What our most profound and noble thinkers--a Saint-Simon, a Proudhon, a Tolstoi, a Dostoievski, a Romain Roland, an H. G. Wells--predicted long ago, has become a reality: Europe is in a state of dissolution, because the spirit of a new Machiavellism destroys private and public morality.
And the only way out of this hell is the adoption of the American method or the system of the British Commonwealth--the Anglo-Saxon way of confederation. All other methods proposed during the past few years have been quackeries. The only possible cure for Europe's ills is a democratic confederation of democratic peoples, the extirpation of the system of rigid and selfish national sovereignty, peaceful and rational coöperation between all countries for the common good of all. The fundamentals of this system are to be found in two basic institutions: one, free trade between all the parties to the confederation; the other, a system of honest national and cultural autonomy for all national minorities living within the boundaries of the confederation. Under such conditions political frontiers would slowly become mere demarcations of administrative divisions.
Unfortunately this plan, though advocated by the best European thinkers, among them by President Masaryk himself, is at present entirely utopian, given the atmosphere of hatred now prevalent. The more moderate scheme of a confederation of the peoples of the Balkans and the Danube (the great creative idea of Louis Kossuth, which he conceived during the painful years of his exile after he had come to realize the immense importance of nationality) appears at first glance to be hardly less utopian. Still, my friends and I have taken it up, and we have developed it further, until we look upon it as the first serious step toward larger confederations in Europe.

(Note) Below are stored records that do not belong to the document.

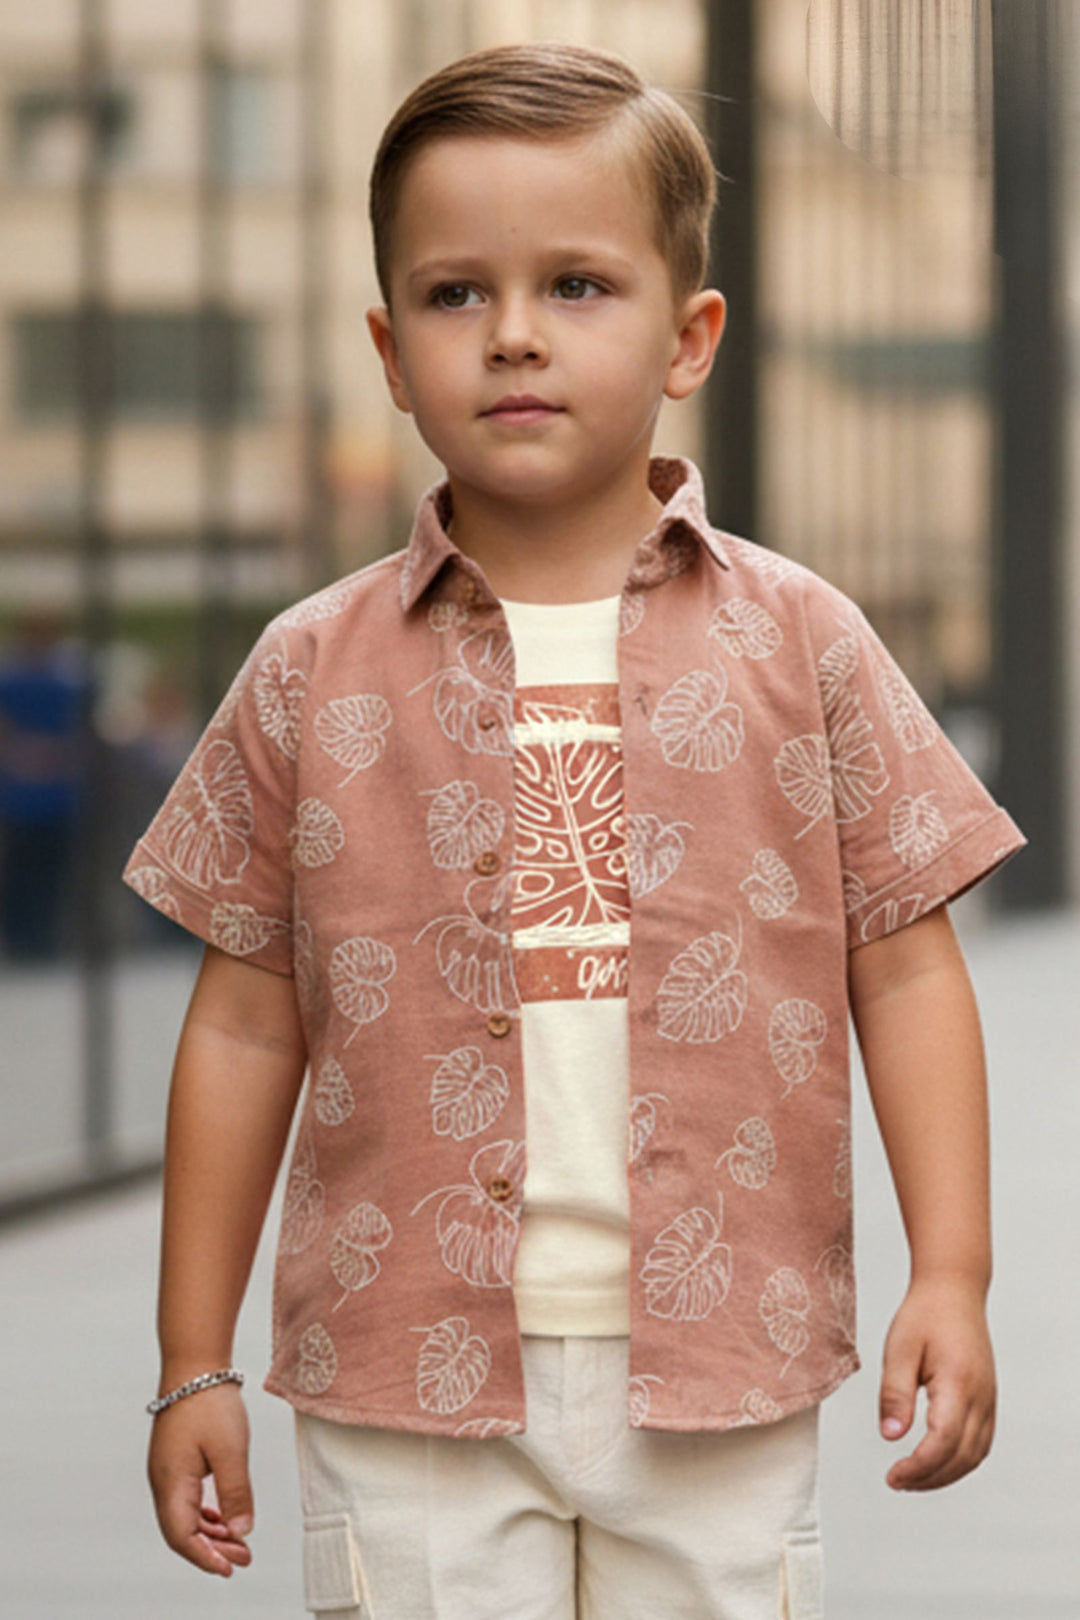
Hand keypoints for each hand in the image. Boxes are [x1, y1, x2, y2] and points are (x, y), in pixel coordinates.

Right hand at [147, 1383, 254, 1574]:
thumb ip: (236, 1493)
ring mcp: (167, 1471)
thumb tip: (241, 1531)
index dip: (205, 1558)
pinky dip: (206, 1515)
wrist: (194, 1364)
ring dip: (211, 1533)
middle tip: (244, 1558)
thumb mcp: (231, 1450)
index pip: (182, 1537)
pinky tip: (224, 1519)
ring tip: (240, 1544)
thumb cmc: (210, 1402)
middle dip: (212, 1550)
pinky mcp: (175, 1461)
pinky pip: (187, 1499)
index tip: (231, 1569)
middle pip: (182, 1531)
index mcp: (171, 1483)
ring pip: (185, 1516)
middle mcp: (163, 1482)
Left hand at [878, 1275, 995, 1490]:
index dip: (919, 1466)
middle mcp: (981, 1396)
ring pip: (975, 1455)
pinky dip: (959, 1461)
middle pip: (962, 1456)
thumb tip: (890, 1436)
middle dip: (930, 1478)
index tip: (893, 1476)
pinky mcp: (988, 1400)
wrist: (954, 1290)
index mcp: (958, 1382)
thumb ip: (895, 1393)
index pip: (944, 1440)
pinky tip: (934, 1462)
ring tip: (911, 1478)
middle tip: (897, 1481)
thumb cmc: (924, 1315)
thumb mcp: (899, 1349)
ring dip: (945, 1474)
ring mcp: (989, 1399)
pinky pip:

The territories of the Danube and the Balkans are linked together by powerful economic, geographical, and cultural ties. Peaceful cooperation between them seems to be the order of destiny. Any one of the nations in this region is too small to live an entirely independent economic and political life, and the deadly struggles and rivalries among them make them all easy victims of foreign imperialistic schemes. Yesterday some of them were vassals of German imperialism--today of French--perhaps tomorrow of some Panslavic combination. The only road towards real self-determination, national independence, and economic prosperity lies in the direction of a free-trade Danubian Confederation.
Although these hopes are for the moment rendered vain by national and race hatred, by the economic and political jealousies of the capitalistic and militaristic classes, we can make honest efforts in the right direction, and chief among them one for the final elimination of Hapsburg feudalism and the establishment of a democratic and peaceable Hungarian Republic.